= What you are asked to do =
Pictures must not appear in the copy. Restate exactly the lines below from the one with "45: (334, 450, 1.38)" through the one with "10: (555, 348, 1.21)", inclusive.

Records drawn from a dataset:
>>>>>
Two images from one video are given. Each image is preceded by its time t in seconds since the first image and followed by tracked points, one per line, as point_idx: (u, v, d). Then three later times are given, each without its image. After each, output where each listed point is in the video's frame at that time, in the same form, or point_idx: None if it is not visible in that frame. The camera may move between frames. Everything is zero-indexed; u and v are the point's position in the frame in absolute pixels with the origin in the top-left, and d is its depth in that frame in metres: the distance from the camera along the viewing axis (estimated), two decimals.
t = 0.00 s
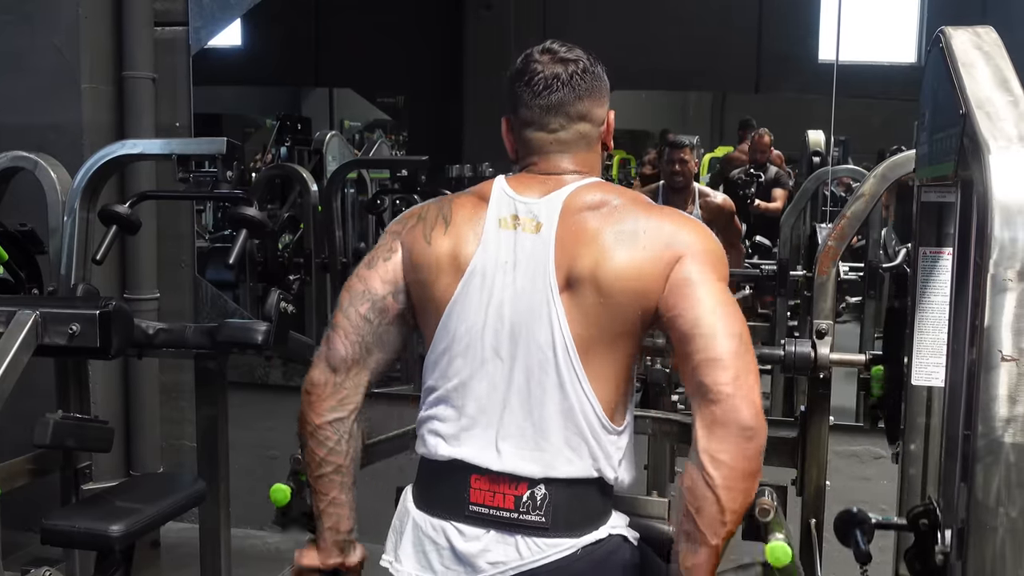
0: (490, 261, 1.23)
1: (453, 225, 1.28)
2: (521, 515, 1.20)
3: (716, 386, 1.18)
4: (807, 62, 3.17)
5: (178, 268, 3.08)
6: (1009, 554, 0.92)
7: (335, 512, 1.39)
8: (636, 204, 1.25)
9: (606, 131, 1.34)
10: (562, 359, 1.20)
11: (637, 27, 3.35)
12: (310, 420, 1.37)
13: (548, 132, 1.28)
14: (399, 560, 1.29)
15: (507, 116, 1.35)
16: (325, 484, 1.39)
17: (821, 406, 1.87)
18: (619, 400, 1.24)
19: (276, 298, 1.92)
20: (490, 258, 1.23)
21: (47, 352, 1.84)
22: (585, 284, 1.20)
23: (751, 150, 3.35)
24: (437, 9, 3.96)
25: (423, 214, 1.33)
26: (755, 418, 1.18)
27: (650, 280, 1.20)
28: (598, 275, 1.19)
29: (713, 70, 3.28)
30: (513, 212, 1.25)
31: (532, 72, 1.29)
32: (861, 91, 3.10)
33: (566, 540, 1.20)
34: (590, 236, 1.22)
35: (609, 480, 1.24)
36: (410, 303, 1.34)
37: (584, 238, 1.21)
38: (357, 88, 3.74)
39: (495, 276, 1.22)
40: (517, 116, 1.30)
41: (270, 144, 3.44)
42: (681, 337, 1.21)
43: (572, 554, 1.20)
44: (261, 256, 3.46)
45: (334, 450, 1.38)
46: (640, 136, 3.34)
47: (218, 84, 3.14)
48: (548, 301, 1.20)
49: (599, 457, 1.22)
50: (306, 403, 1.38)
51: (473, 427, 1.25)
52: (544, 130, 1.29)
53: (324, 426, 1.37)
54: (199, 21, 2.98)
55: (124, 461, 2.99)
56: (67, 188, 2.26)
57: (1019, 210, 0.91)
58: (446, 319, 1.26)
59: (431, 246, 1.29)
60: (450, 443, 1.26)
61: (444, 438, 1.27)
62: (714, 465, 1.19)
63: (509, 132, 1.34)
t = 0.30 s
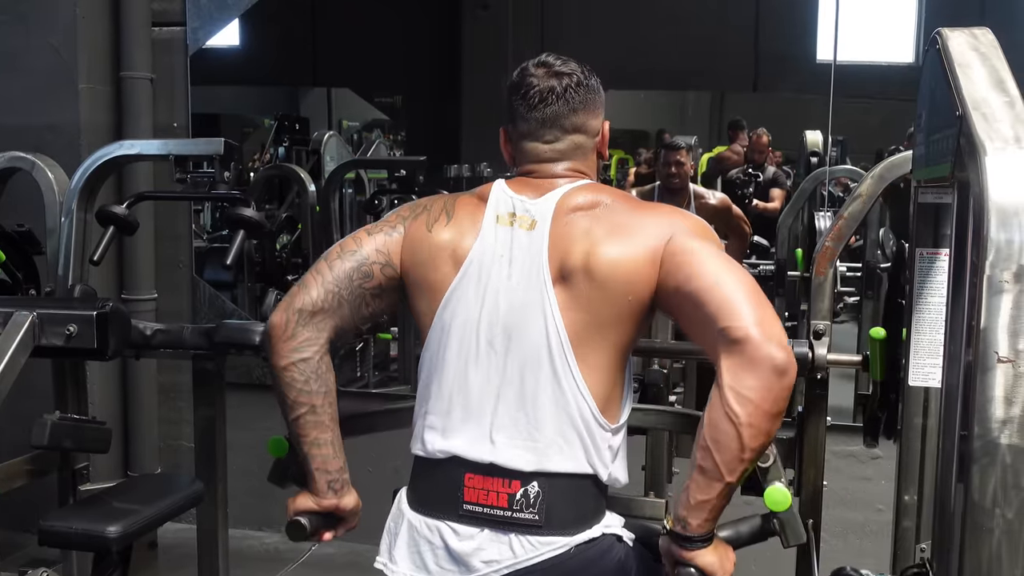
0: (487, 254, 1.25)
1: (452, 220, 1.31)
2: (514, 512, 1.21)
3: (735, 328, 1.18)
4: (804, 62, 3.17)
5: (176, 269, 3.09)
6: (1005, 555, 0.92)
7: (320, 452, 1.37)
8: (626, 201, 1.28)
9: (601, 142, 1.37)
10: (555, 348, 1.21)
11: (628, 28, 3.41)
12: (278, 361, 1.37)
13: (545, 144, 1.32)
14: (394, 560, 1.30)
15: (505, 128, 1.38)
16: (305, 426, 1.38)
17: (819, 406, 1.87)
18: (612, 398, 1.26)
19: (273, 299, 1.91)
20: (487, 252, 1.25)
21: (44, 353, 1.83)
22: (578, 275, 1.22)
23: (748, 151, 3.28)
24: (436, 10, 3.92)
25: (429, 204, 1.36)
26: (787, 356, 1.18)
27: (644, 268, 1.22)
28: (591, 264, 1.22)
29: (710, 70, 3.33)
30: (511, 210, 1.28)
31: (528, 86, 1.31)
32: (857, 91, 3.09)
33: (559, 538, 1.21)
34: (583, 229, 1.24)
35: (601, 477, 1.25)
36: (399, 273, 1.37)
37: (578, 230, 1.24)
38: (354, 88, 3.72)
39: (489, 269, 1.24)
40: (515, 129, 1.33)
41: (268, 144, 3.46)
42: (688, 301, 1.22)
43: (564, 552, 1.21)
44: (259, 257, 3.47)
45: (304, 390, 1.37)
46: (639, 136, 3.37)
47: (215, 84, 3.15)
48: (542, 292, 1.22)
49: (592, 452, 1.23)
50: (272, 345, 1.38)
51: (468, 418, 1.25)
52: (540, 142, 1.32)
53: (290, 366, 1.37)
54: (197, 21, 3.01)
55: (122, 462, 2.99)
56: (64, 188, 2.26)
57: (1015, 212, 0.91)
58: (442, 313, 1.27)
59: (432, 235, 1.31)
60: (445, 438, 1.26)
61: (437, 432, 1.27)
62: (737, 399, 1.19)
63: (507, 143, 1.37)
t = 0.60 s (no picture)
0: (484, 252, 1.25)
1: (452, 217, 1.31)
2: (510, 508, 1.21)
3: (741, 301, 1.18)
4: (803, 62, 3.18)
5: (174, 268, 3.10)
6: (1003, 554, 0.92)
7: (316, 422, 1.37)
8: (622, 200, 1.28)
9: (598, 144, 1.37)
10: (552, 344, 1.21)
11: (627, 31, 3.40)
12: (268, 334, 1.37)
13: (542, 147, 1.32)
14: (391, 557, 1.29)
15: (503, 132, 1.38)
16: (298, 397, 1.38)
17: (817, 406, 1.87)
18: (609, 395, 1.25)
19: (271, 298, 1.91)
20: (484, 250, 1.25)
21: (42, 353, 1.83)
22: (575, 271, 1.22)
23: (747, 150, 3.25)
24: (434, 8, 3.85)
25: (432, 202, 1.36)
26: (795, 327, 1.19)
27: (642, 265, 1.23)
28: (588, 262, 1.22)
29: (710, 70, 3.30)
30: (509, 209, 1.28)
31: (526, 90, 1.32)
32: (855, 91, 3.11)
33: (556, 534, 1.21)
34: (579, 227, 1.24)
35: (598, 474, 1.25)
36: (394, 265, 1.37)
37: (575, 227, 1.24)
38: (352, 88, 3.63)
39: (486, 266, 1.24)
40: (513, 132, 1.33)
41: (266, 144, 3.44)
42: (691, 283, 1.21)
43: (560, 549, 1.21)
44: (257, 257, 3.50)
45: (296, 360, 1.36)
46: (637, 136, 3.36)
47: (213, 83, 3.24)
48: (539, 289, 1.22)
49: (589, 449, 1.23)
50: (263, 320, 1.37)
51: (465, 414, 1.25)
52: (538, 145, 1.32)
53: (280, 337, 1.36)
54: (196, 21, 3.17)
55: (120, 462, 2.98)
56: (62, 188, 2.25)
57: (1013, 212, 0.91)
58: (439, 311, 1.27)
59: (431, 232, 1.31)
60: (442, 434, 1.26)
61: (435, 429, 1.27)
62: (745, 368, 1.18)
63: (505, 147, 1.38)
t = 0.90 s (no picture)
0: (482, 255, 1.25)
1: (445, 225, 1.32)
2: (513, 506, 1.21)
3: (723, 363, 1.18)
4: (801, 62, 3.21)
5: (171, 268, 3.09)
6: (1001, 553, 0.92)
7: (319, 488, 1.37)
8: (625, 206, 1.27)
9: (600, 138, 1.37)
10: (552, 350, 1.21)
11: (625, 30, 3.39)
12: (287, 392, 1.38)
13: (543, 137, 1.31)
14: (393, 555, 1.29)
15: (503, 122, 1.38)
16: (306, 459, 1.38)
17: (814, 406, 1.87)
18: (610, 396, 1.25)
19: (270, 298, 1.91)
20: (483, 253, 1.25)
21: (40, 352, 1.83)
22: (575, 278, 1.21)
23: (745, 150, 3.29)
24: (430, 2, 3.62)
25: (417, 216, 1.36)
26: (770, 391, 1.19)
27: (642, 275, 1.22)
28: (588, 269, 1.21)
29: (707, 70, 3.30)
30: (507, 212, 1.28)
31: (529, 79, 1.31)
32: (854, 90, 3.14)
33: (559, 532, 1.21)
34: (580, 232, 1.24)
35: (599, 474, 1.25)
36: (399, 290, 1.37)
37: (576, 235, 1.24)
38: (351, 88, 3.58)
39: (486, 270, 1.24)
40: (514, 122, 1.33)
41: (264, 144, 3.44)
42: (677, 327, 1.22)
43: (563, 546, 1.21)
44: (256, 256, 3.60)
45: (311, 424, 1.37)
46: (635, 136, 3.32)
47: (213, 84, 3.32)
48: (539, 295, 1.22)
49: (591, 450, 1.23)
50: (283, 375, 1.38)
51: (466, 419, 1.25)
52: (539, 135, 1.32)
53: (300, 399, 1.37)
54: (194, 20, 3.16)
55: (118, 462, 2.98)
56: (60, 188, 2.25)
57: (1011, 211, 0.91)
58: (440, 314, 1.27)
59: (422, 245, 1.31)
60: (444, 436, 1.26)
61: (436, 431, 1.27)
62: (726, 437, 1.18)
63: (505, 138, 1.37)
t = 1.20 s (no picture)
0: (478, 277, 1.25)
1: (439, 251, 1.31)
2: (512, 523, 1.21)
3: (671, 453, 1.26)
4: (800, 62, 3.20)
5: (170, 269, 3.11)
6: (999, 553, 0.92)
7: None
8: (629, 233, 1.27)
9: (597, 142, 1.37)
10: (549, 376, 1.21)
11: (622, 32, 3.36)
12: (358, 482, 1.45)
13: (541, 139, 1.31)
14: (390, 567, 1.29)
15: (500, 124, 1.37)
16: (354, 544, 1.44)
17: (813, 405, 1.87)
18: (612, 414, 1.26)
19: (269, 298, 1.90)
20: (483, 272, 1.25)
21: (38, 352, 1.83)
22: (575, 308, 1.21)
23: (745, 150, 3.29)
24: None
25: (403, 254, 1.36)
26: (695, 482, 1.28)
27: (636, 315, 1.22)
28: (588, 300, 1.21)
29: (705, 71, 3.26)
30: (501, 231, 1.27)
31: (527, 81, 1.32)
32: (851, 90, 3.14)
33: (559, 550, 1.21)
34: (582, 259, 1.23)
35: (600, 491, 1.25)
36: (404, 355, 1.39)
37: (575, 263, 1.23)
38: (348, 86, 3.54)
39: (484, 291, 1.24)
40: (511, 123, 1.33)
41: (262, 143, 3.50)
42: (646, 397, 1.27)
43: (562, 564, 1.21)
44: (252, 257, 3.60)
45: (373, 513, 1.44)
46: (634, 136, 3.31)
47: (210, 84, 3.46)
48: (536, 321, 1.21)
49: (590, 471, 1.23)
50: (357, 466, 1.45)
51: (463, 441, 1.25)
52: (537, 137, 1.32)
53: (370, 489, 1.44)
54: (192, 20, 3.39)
<<<<<
= Your solution =
45: (334, 450, 1.38)
46: (640, 136, 3.34)
47: (218, 84, 3.14)
48: (548, 301, 1.20)
49: (599, 457, 1.22)
50: (306, 403, 1.38)
51: (473, 427, 1.25)
52: (544, 130, 1.29)
53: (324, 426, 1.37)
54: (199, 21, 2.98)
55: (124, 461, 2.99)
56: (67, 188, 2.26)
57: (1019, 210, 0.91)
58: (446, 319, 1.26)
59: (431, 246, 1.29)
60: (450, 443, 1.26)
61: (444, 438, 1.27)
62: (714, 465, 1.19)
63: (509, 132, 1.34)
t = 0.30 s
0: (487, 254, 1.25)
1: (452, 220, 1.31)
2: (514, 512, 1.21)
3: (735, 328, 1.18)
4: (804, 62, 3.17)
5: (176, 269, 3.09)
6: (1005, 555, 0.92)
7: (320, 452, 1.37)
8: (626, 201, 1.28)
9: (601, 142, 1.37)
10: (555, 348, 1.21)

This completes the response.